Information provided
-------------------------

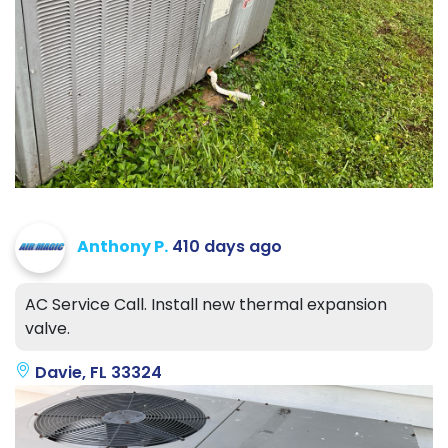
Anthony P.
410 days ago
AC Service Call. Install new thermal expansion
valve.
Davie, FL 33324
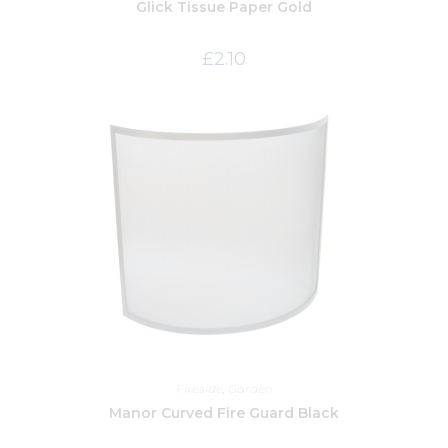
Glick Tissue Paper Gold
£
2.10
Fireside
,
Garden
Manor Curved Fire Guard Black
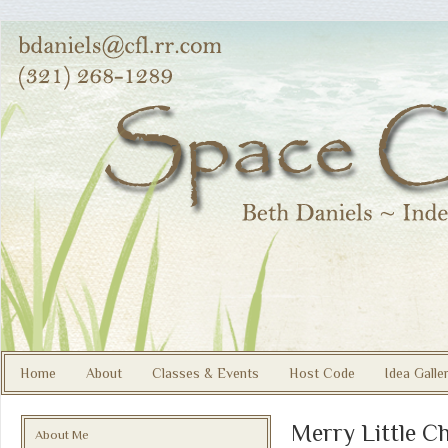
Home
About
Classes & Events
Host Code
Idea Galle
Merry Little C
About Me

-------------------------

Directive
Copy out the text of every page in the listing word for word, leaving out the pictures.

Written solution
Anthony P.
410 days ago
AC Service Call. Install new thermal expansion
valve.
Davie, FL 33324
Glick Tissue Paper Gold
£
2.10
Fireside
,
Garden
Manor Curved Fire Guard Black
Home
About
Classes & Events
Host Code
Idea Galle
Merry Little C
About Me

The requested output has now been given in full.